The last ten months have been filled with trial and tribulation, and the last four months have been everything I imagine hell to be, and more.
Over the weekend, my boyfriend (who towers a foot above me) pointed out that I’m developing some nickel-sized bald spots. I commented that it must empathetic alopecia, but I couldn’t bring myself to laugh at the joke.
Over the last year, I’ve lost my health, physical strength, friends, and self-esteem. In exchange, I’ve gained weight, joint pain, and an extreme sense of misalignment between my life as-is and how I imagined it would be.
A visit with my infectious disease doctor tomorrow will determine whether I switch to a different oral anti-fungal or am admitted to the hospital for a long-term intravenous treatment akin to chemotherapy. After 29 years of clean eating and regular exercise, I never imagined I would be in this position.
As much as I try to stay positive, if I’m being fully honest, most of the time I feel fat, weak, ugly, sick, lonely, and scared–the complete opposite of everything I previously believed myself to be. It has been incredibly hard for me to accept that I’m not currently in unison with the identity I had established for myself: healthy, fit, and happy.
“I judge you unfortunate because you have never lived through misfortune. You have passed through life without an opponent—no one can ever know what you are capable of, not even you.” – Seneca
The September 4th entry in The Daily Stoic is a reflection on the above quote. Author Ryan Holiday comments that those who have gone through difficult periods in life come to later wear those experiences as badges of honor. These tough periods are ultimately formative experiences. The challenges make us who we are.
Enduring so-called misfortune allows us to walk away with a better understanding of our own capacity and inner strength. Surviving a trial by fire is empowering because you know that in the future you can survive similar adversity.
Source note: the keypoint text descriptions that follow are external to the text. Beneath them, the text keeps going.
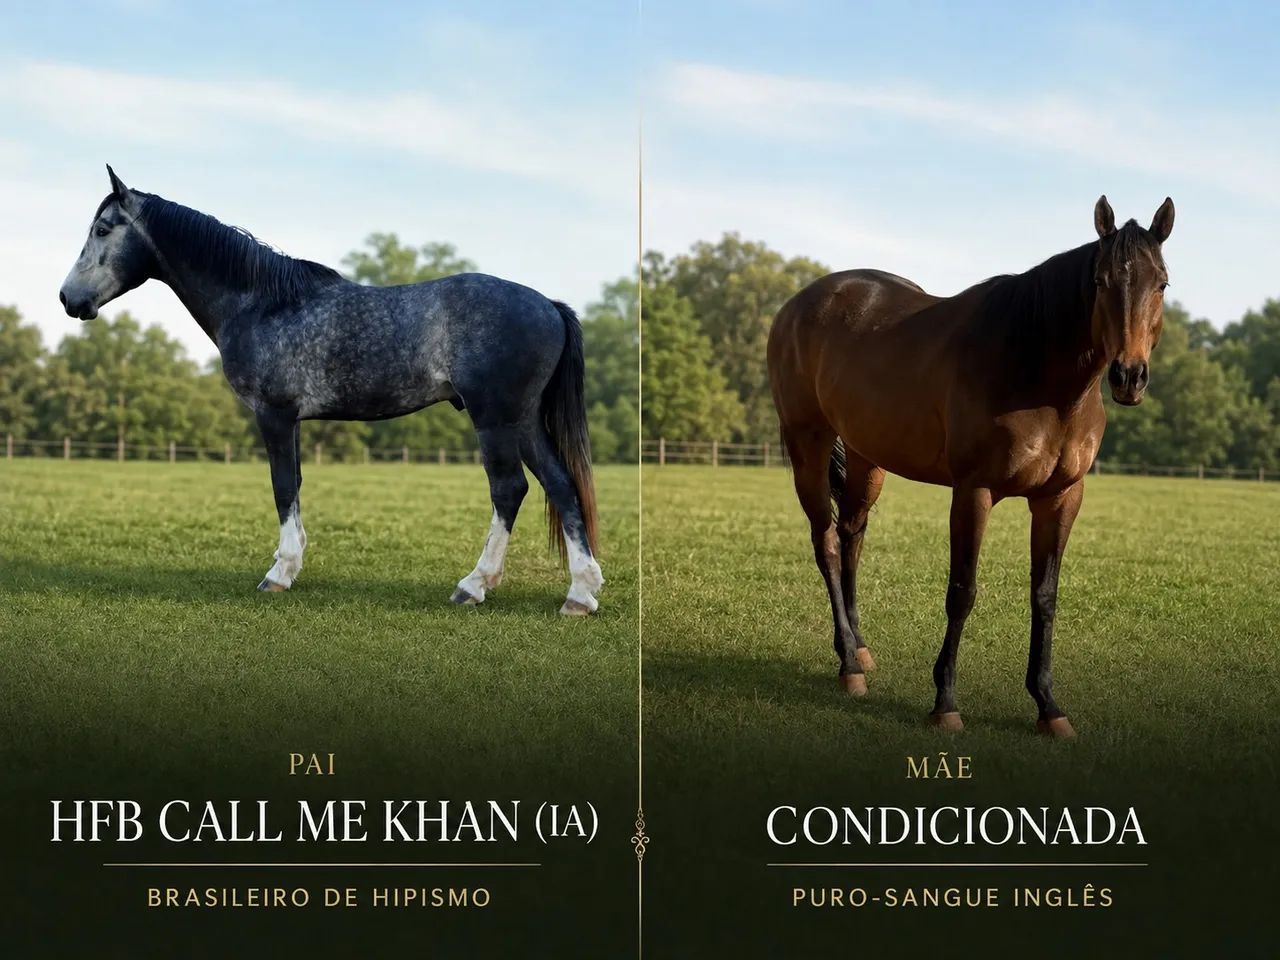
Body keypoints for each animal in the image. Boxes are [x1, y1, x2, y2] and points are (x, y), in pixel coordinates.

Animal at [59, 166, 604, 615]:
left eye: (103, 229)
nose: (68, 298)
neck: (262, 303)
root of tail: (549, 306)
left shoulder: (274, 414)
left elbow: (282, 486)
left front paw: (279, 573)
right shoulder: (293, 421)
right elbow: (296, 485)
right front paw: (292, 562)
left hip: (494, 419)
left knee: (509, 489)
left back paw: (474, 585)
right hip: (524, 420)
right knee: (561, 485)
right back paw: (580, 593)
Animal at [767, 195, 1174, 736]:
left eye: (1162, 283)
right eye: (1101, 280)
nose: (1129, 377)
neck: (1037, 373)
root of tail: (797, 304)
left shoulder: (1060, 498)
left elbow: (1045, 596)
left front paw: (1048, 706)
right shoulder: (973, 492)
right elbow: (962, 592)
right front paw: (945, 703)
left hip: (865, 456)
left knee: (853, 534)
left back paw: (858, 647)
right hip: (807, 443)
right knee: (828, 543)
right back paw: (849, 666)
As Nietzsche said, “what does not kill me makes me stronger.”
Holiday encourages the reader to ask themselves: if thing look like they might take a bad turn or your luck might change, why worry? Perhaps this current challenge may be one of those formative experiences that you will be grateful for later.
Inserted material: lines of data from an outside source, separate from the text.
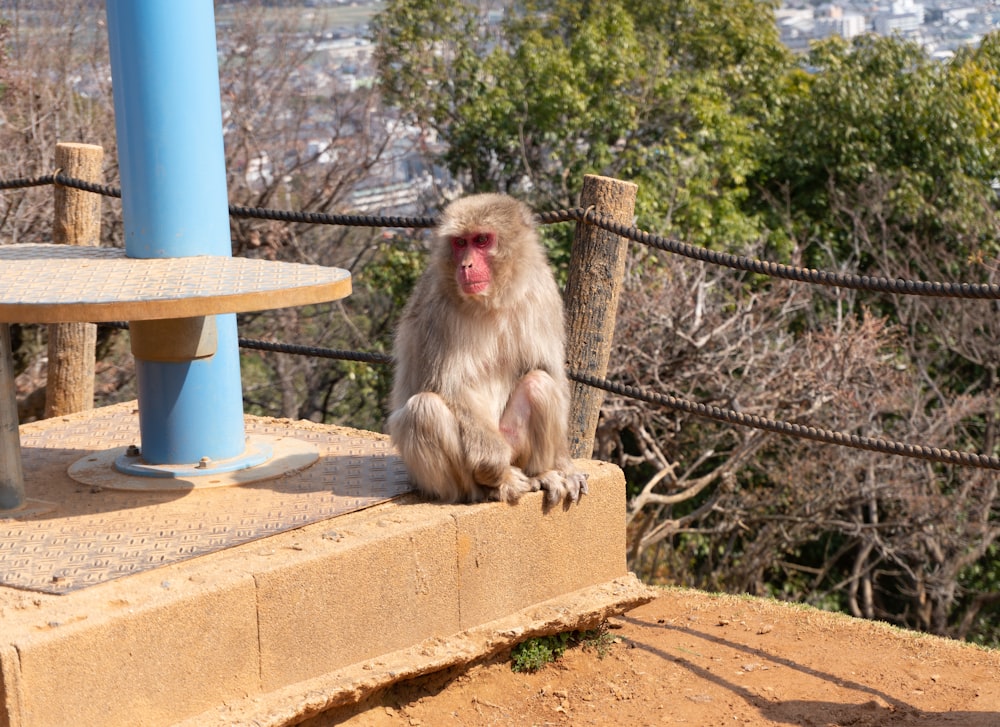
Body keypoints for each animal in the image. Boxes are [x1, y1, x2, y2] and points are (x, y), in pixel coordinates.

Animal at [384, 192, 584, 506]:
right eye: (459, 243)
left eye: (481, 240)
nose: (465, 265)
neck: (493, 302)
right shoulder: (436, 309)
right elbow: (448, 387)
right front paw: (493, 467)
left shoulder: (543, 292)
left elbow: (550, 371)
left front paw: (565, 466)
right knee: (424, 410)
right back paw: (496, 484)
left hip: (512, 443)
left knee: (539, 383)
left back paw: (541, 473)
At the moment, it is difficult to see the future shoots of life emerging from this ashen landscape. And yet, I do have hope–though a small and fleeting glimmer, it is here with me.
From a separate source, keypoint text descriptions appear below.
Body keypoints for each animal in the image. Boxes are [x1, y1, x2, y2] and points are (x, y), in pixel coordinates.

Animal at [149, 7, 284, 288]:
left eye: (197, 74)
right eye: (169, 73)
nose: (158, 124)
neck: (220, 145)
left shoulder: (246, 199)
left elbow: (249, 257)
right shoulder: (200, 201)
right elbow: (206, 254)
All of the people whom I most admire have faced excruciating misfortune, whether a near-death experience, the loss of a loved one, or leaving a dream job that didn’t live up to expectations. Each of these individuals is stronger and more resilient in spite of the adversity that once paralyzed them with fear.
Though, at the moment, I feel the weakest I ever have–physically, mentally, and emotionally–I believe, without a doubt, that a strength greater than anything I’ve previously know lies just around the corner.
Perhaps I am fortunate to have been met with this seeming misfortune, this opportunity to know just what it is I am truly capable of. I do believe that I can overcome this, and I do believe that I will.
And, if you’re suffering, I believe wholeheartedly in you too. You will overcome whatever challenges plague you, and you will come out stronger.